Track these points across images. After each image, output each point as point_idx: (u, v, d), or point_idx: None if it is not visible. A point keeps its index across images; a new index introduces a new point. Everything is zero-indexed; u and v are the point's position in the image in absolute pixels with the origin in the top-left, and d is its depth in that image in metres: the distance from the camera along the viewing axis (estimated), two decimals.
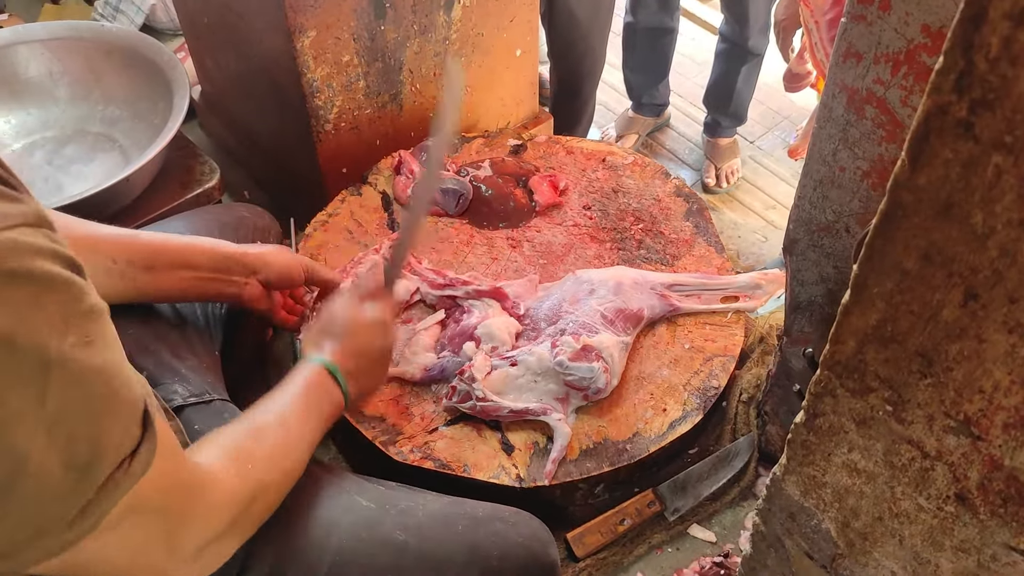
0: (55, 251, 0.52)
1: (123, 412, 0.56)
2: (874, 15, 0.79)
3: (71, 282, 0.53)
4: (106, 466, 0.55)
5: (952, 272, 0.51)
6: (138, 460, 0.58)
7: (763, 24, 2.41)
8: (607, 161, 1.64)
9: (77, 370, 0.52)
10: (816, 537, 0.77)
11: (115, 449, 0.56)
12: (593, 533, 1.25)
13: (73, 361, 0.51)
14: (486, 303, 1.33)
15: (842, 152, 0.93)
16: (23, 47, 1.66)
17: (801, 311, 1.15)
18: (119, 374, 0.56)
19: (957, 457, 0.59)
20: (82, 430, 0.53)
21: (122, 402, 0.56)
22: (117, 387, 0.55)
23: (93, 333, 0.54)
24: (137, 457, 0.58)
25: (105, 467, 0.55)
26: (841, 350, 0.62)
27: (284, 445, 0.88)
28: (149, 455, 0.59)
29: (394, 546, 0.92)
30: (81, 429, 0.53)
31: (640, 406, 1.27)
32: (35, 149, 1.67)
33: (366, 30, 1.49)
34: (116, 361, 0.56)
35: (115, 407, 0.55)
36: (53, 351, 0.50)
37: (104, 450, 0.55)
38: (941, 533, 0.65)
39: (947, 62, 0.45)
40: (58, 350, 0.50)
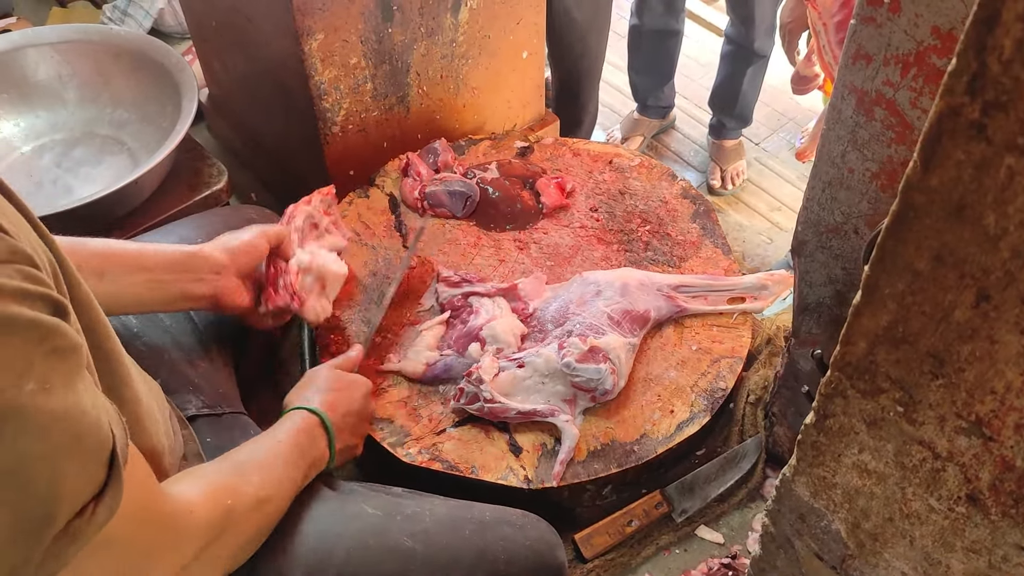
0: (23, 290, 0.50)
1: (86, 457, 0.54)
2: (884, 17, 0.79)
3: (35, 323, 0.50)
4: (64, 514, 0.53)
5: (964, 273, 0.51)
6: (103, 505, 0.56)
7: (769, 26, 2.41)
8: (614, 163, 1.64)
9: (35, 418, 0.50)
10: (826, 538, 0.77)
11: (73, 496, 0.53)
12: (601, 534, 1.25)
13: (31, 409, 0.49)
14: (496, 304, 1.34)
15: (851, 154, 0.93)
16: (32, 50, 1.66)
17: (809, 313, 1.15)
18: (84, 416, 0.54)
19: (968, 458, 0.59)
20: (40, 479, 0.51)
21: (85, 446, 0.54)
22: (81, 432, 0.53)
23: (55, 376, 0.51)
24: (102, 502, 0.56)
25: (63, 515, 0.53)
26: (852, 351, 0.62)
27: (268, 484, 0.87)
28: (115, 499, 0.57)
29: (401, 553, 0.92)
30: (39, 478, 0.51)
31: (647, 407, 1.27)
32: (44, 152, 1.67)
33: (373, 33, 1.50)
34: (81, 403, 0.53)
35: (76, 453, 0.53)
36: (10, 400, 0.48)
37: (62, 498, 0.52)
38: (952, 534, 0.65)
39: (960, 64, 0.45)
40: (15, 400, 0.48)
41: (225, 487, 0.81)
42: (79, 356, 0.55)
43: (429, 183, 1.55)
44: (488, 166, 1.61)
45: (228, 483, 0.82)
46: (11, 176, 1.61)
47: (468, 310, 1.35)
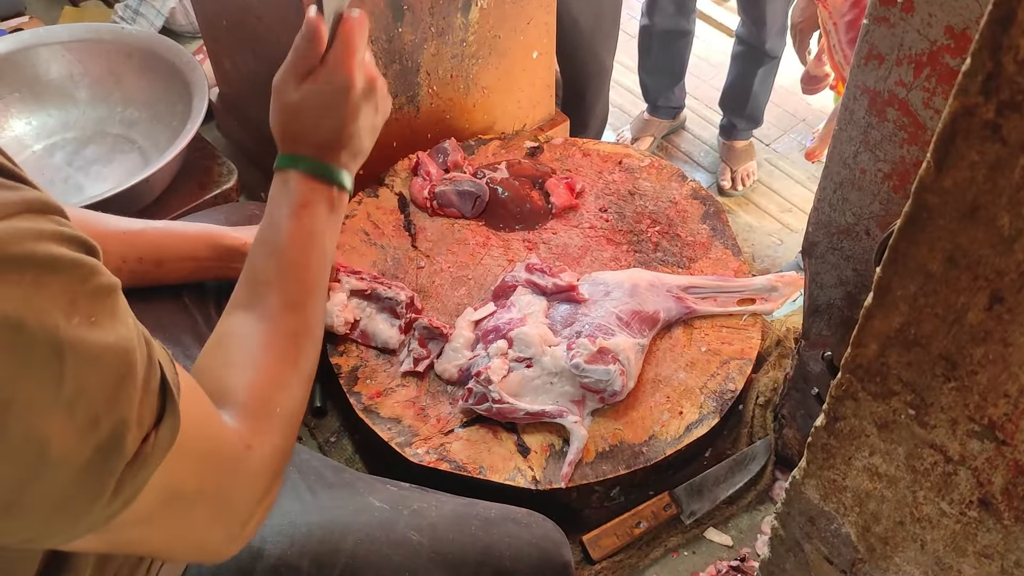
0: (59, 233, 0.52)
1: (141, 385, 0.55)
2: (897, 17, 0.79)
3: (77, 262, 0.52)
4: (131, 441, 0.54)
5: (977, 275, 0.51)
6: (164, 430, 0.57)
7: (780, 26, 2.40)
8: (624, 163, 1.64)
9: (89, 349, 0.51)
10: (836, 541, 0.77)
11: (137, 424, 0.55)
12: (609, 536, 1.25)
13: (83, 341, 0.51)
14: (532, 299, 1.33)
15: (863, 154, 0.92)
16: (44, 49, 1.67)
17: (820, 314, 1.15)
18: (132, 349, 0.55)
19: (981, 462, 0.59)
20: (102, 409, 0.52)
21: (138, 377, 0.55)
22: (131, 362, 0.54)
23: (100, 311, 0.53)
24: (162, 428, 0.57)
25: (130, 443, 0.54)
26: (863, 353, 0.62)
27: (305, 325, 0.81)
28: (173, 425, 0.58)
29: (408, 547, 0.92)
30: (101, 408, 0.52)
31: (656, 409, 1.26)
32: (55, 150, 1.68)
33: (383, 32, 1.50)
34: (128, 337, 0.55)
35: (131, 383, 0.54)
36: (63, 332, 0.49)
37: (126, 426, 0.54)
38: (964, 538, 0.65)
39: (974, 64, 0.44)
40: (67, 331, 0.50)
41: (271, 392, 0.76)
42: (119, 293, 0.56)
43: (439, 183, 1.55)
44: (498, 166, 1.60)
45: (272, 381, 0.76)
46: None
47: (504, 300, 1.35)
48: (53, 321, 0.49)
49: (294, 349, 0.80)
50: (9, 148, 1.65)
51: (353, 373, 1.30)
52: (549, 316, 1.33)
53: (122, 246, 1.01)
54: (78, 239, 0.54)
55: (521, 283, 1.36)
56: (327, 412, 1.43)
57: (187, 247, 1.08)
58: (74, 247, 0.53)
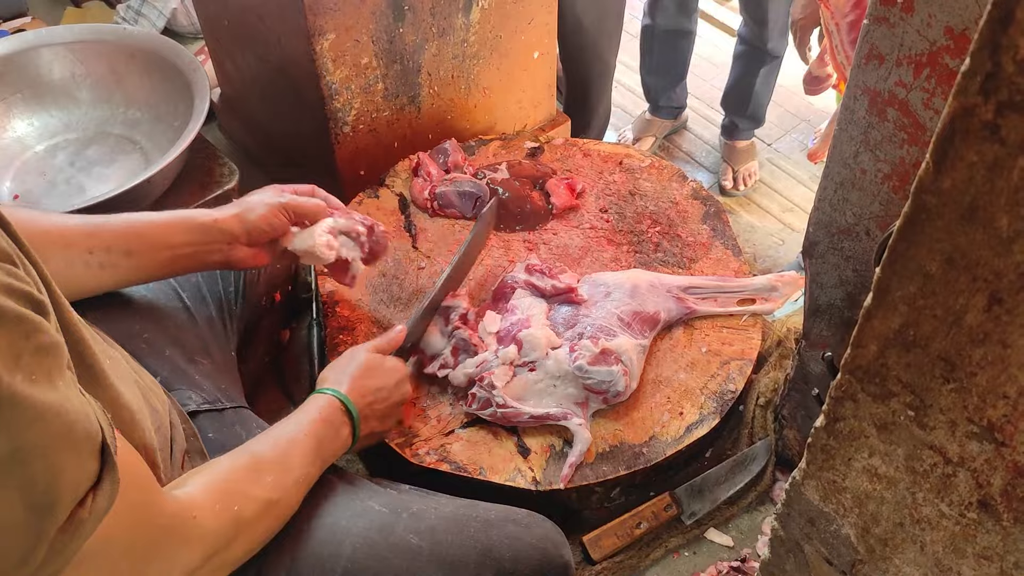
0: (7, 285, 0.51)
1: (79, 448, 0.54)
2: (897, 17, 0.79)
3: (20, 318, 0.51)
4: (65, 505, 0.53)
5: (976, 276, 0.51)
6: (101, 495, 0.56)
7: (782, 26, 2.39)
8: (624, 164, 1.64)
9: (29, 407, 0.50)
10: (836, 542, 0.77)
11: (72, 487, 0.54)
12: (609, 536, 1.25)
13: (24, 398, 0.50)
14: (533, 301, 1.33)
15: (863, 154, 0.92)
16: (46, 50, 1.68)
17: (820, 314, 1.15)
18: (72, 409, 0.54)
19: (980, 463, 0.59)
20: (38, 470, 0.51)
21: (77, 438, 0.54)
22: (71, 423, 0.54)
23: (42, 370, 0.52)
24: (100, 491, 0.56)
25: (64, 506, 0.53)
26: (862, 354, 0.62)
27: (280, 485, 0.87)
28: (112, 488, 0.57)
29: (407, 550, 0.92)
30: (37, 469, 0.51)
31: (657, 410, 1.26)
32: (57, 151, 1.68)
33: (385, 33, 1.50)
34: (69, 397, 0.54)
35: (70, 444, 0.53)
36: (4, 387, 0.49)
37: (62, 489, 0.53)
38: (963, 540, 0.64)
39: (973, 64, 0.44)
40: (9, 387, 0.49)
41: (234, 491, 0.80)
42: (61, 353, 0.55)
43: (439, 183, 1.55)
44: (498, 166, 1.60)
45: (238, 486, 0.81)
46: (25, 175, 1.63)
47: (503, 303, 1.35)
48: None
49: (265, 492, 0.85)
50: (11, 148, 1.66)
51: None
52: (550, 318, 1.33)
53: (86, 239, 0.98)
54: (25, 293, 0.53)
55: (520, 285, 1.36)
56: None
57: (157, 234, 1.03)
58: (20, 301, 0.52)
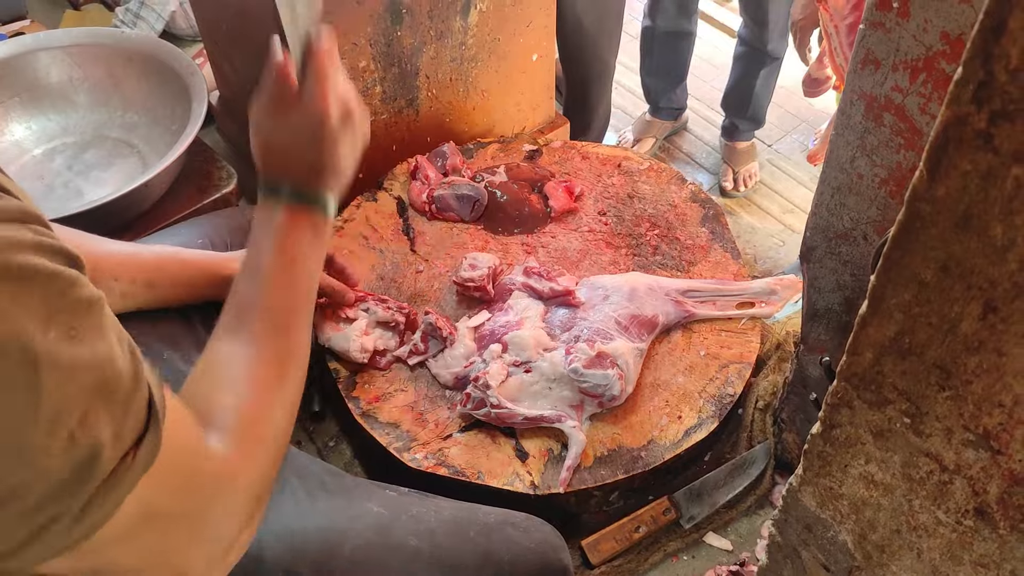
0: (38, 243, 0.51)
1: (122, 403, 0.54)
2: (893, 22, 0.78)
3: (55, 274, 0.51)
4: (107, 460, 0.53)
5: (971, 284, 0.50)
6: (144, 450, 0.56)
7: (782, 28, 2.39)
8: (623, 166, 1.63)
9: (67, 364, 0.50)
10: (833, 549, 0.77)
11: (113, 442, 0.54)
12: (608, 540, 1.24)
13: (61, 355, 0.50)
14: (530, 302, 1.33)
15: (860, 159, 0.92)
16: (44, 53, 1.67)
17: (818, 319, 1.14)
18: (115, 364, 0.54)
19: (976, 471, 0.59)
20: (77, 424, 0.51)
21: (120, 393, 0.54)
22: (110, 378, 0.53)
23: (80, 325, 0.52)
24: (142, 447, 0.56)
25: (106, 461, 0.53)
26: (858, 361, 0.61)
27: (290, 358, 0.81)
28: (154, 445, 0.57)
29: (406, 552, 0.92)
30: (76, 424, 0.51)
31: (655, 413, 1.26)
32: (55, 154, 1.68)
33: (382, 36, 1.50)
34: (109, 352, 0.54)
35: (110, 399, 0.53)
36: (39, 347, 0.48)
37: (103, 444, 0.53)
38: (960, 547, 0.64)
39: (966, 73, 0.44)
40: (43, 344, 0.49)
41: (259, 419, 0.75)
42: (103, 308, 0.55)
43: (437, 187, 1.54)
44: (496, 169, 1.60)
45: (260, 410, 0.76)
46: (22, 178, 1.62)
47: (501, 304, 1.35)
48: (28, 335, 0.48)
49: (279, 374, 0.80)
50: (9, 152, 1.66)
51: (351, 378, 1.30)
52: (547, 320, 1.33)
53: (114, 267, 0.98)
54: (59, 249, 0.53)
55: (518, 286, 1.36)
56: (326, 416, 1.42)
57: (183, 274, 1.04)
58: (54, 258, 0.52)
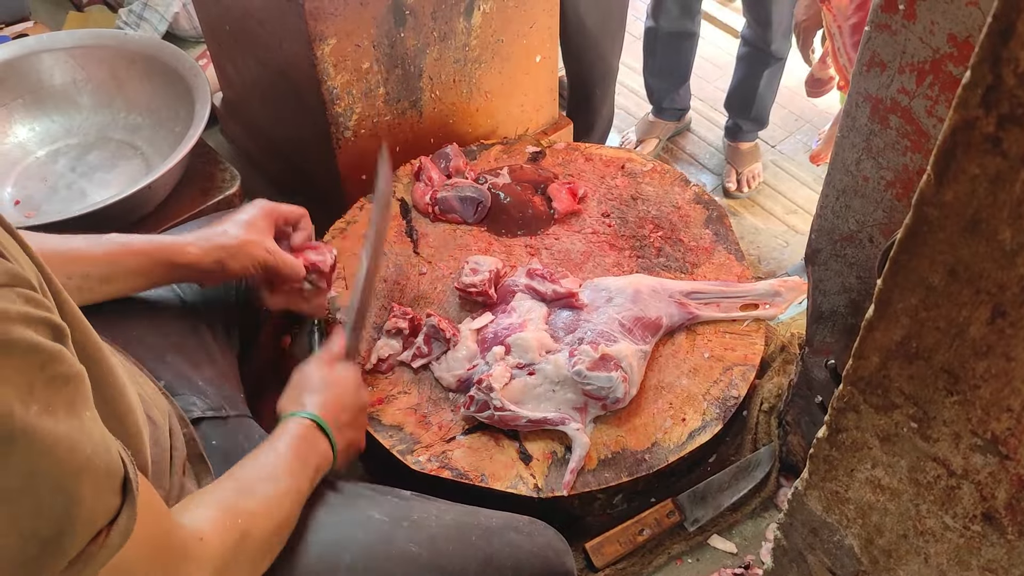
0: (25, 314, 0.50)
1: (98, 481, 0.54)
2: (899, 24, 0.78)
3: (37, 348, 0.50)
4: (78, 539, 0.53)
5: (979, 289, 0.50)
6: (116, 531, 0.56)
7: (786, 28, 2.39)
8: (626, 168, 1.63)
9: (43, 439, 0.49)
10: (839, 553, 0.76)
11: (87, 521, 0.53)
12: (612, 543, 1.24)
13: (38, 430, 0.49)
14: (531, 308, 1.33)
15: (865, 162, 0.91)
16: (47, 55, 1.68)
17: (823, 321, 1.14)
18: (92, 441, 0.53)
19: (984, 476, 0.58)
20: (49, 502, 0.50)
21: (96, 471, 0.53)
22: (89, 455, 0.53)
23: (60, 401, 0.51)
24: (116, 527, 0.56)
25: (77, 540, 0.52)
26: (864, 365, 0.61)
27: (274, 498, 0.86)
28: (128, 524, 0.57)
29: (408, 559, 0.92)
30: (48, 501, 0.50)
31: (659, 416, 1.26)
32: (59, 156, 1.68)
33: (386, 37, 1.49)
34: (87, 428, 0.53)
35: (88, 476, 0.53)
36: (17, 420, 0.48)
37: (75, 522, 0.52)
38: (967, 552, 0.64)
39: (974, 76, 0.44)
40: (23, 419, 0.48)
41: (235, 510, 0.80)
42: (82, 384, 0.54)
43: (441, 188, 1.54)
44: (500, 171, 1.60)
45: (238, 506, 0.81)
46: (26, 180, 1.63)
47: (504, 306, 1.35)
48: (8, 409, 0.47)
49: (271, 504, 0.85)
50: (12, 154, 1.66)
51: None
52: (550, 322, 1.32)
53: (66, 263, 0.98)
54: (43, 320, 0.52)
55: (521, 288, 1.36)
56: None
57: (135, 264, 1.04)
58: (39, 330, 0.51)
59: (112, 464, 0.56)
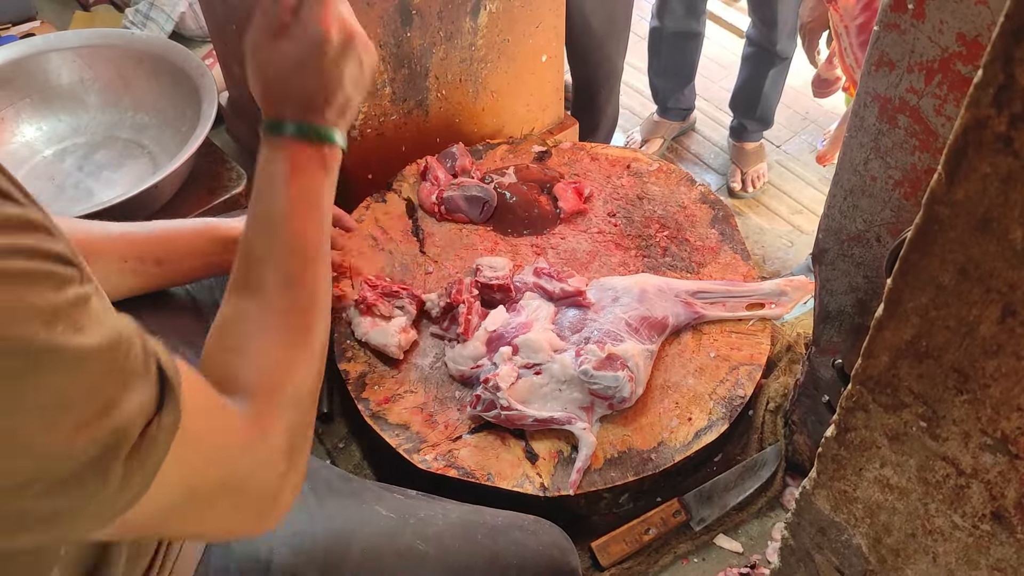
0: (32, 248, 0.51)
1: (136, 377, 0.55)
2: (907, 23, 0.78)
3: (51, 274, 0.51)
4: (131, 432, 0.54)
5: (990, 288, 0.50)
6: (166, 416, 0.57)
7: (791, 28, 2.39)
8: (632, 168, 1.63)
9: (72, 355, 0.50)
10: (847, 552, 0.76)
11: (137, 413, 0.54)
12: (618, 542, 1.24)
13: (66, 348, 0.50)
14: (541, 303, 1.33)
15: (873, 161, 0.91)
16: (55, 55, 1.68)
17: (830, 321, 1.14)
18: (119, 345, 0.54)
19: (994, 475, 0.58)
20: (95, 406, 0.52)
21: (130, 371, 0.54)
22: (121, 356, 0.54)
23: (84, 319, 0.52)
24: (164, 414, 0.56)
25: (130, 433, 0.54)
26: (874, 364, 0.61)
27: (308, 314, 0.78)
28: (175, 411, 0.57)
29: (414, 556, 0.92)
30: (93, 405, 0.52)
31: (665, 415, 1.26)
32: (66, 155, 1.69)
33: (392, 37, 1.50)
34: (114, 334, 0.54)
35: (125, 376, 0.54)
36: (41, 341, 0.49)
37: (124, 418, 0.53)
38: (976, 552, 0.64)
39: (986, 75, 0.44)
40: (47, 339, 0.49)
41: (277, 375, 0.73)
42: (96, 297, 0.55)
43: (447, 188, 1.54)
44: (506, 170, 1.60)
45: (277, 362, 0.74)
46: (33, 179, 1.63)
47: (512, 303, 1.35)
48: (31, 333, 0.49)
49: (300, 325, 0.77)
50: (20, 153, 1.66)
51: (361, 379, 1.30)
52: (557, 321, 1.33)
53: (121, 247, 0.99)
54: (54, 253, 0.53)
55: (529, 287, 1.36)
56: (334, 418, 1.43)
57: (186, 243, 1.05)
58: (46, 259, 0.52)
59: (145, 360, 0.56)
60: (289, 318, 0.77)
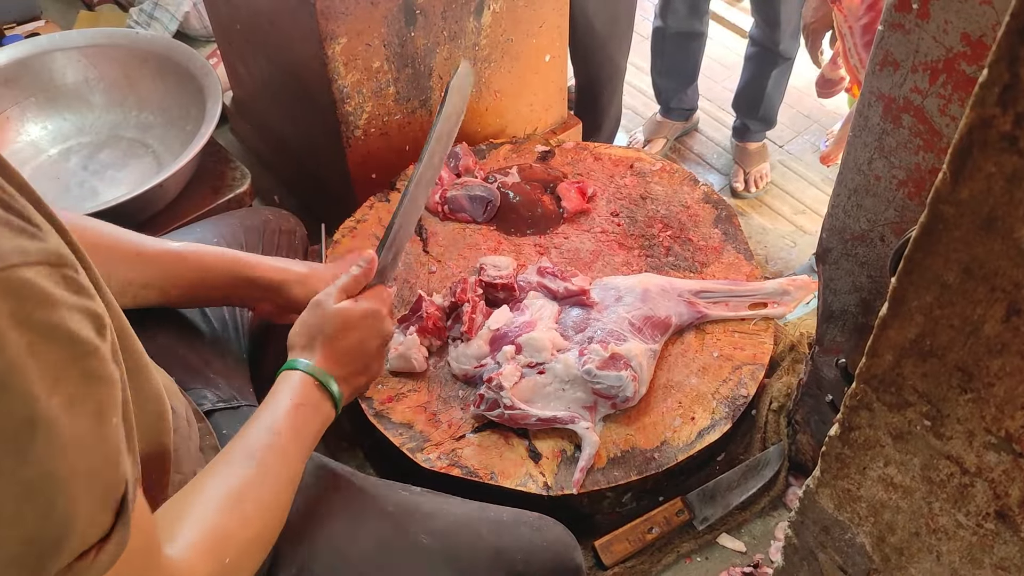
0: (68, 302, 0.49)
1: (100, 492, 0.52)
2: (912, 23, 0.78)
3: (76, 340, 0.49)
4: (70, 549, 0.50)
5: (994, 287, 0.50)
6: (106, 552, 0.53)
7: (794, 28, 2.39)
8: (635, 167, 1.63)
9: (62, 433, 0.48)
10: (850, 551, 0.76)
11: (81, 534, 0.51)
12: (621, 541, 1.24)
13: (59, 423, 0.47)
14: (543, 307, 1.33)
15: (877, 161, 0.91)
16: (60, 54, 1.69)
17: (834, 320, 1.14)
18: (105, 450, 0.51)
19: (998, 474, 0.58)
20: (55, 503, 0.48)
21: (101, 482, 0.51)
22: (99, 465, 0.51)
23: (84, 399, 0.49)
24: (105, 549, 0.53)
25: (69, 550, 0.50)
26: (878, 363, 0.61)
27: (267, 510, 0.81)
28: (118, 549, 0.54)
29: (419, 551, 0.92)
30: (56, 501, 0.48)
31: (668, 414, 1.26)
32: (70, 155, 1.69)
33: (396, 37, 1.50)
34: (106, 436, 0.51)
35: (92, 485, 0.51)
36: (42, 407, 0.46)
37: (73, 529, 0.50)
38: (980, 550, 0.64)
39: (991, 75, 0.44)
40: (45, 410, 0.46)
41: (222, 540, 0.75)
42: (114, 389, 0.53)
43: (450, 187, 1.55)
44: (509, 170, 1.60)
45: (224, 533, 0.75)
46: (38, 179, 1.63)
47: (515, 303, 1.35)
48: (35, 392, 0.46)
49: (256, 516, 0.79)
50: (25, 152, 1.67)
51: None
52: (560, 321, 1.33)
53: (157, 269, 0.99)
54: (87, 310, 0.50)
55: (533, 286, 1.36)
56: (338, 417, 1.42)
57: (213, 279, 1.03)
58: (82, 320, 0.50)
59: (117, 478, 0.54)
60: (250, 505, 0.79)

» **Work instructions**: Could you reproduce exactly the lines from the first line of the listing through the line containing "28: (149, 455, 0.59)", both included, with pictures left out?

» **Expected answer**:
Track these points across images. After each image, output each point as point_idx: (u, v, d), or point_idx: None if it is not visible. A point keeps its index across images; a new index introduces a new point. Everything is zero-indexed; u and v are the point's position in the image in absolute pixels with the origin in the top-left, and d is its depth in that image in metres: the distance from the camera along the viewing axis (estimated), two decimals.
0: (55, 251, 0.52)
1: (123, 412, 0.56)
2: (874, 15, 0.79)
3: (71, 282, 0.53)
4: (106, 466, 0.55)
5: (952, 272, 0.51)
6: (138, 460, 0.58)
7: (763, 24, 2.41)
8: (607, 161, 1.64)
9: (77, 370, 0.52)
10: (816, 537, 0.77)
11: (115, 449, 0.56)
12: (593, 533, 1.25)
13: (73, 361, 0.51)
14: (486, 303, 1.33)
15: (842, 152, 0.93)
16: (23, 47, 1.66)
17: (801, 311, 1.15)
18: (119, 374, 0.56)
19: (957, 457, 0.59)
20: (82, 430, 0.53)
21: (122, 402, 0.56)
22: (117, 387, 0.55)
23: (93, 333, 0.54)
24: (137, 457, 0.58)
25: (105, 467, 0.55)
26: (841, 350, 0.62)
27: (284, 445, 0.88)
28: (149, 455, 0.59)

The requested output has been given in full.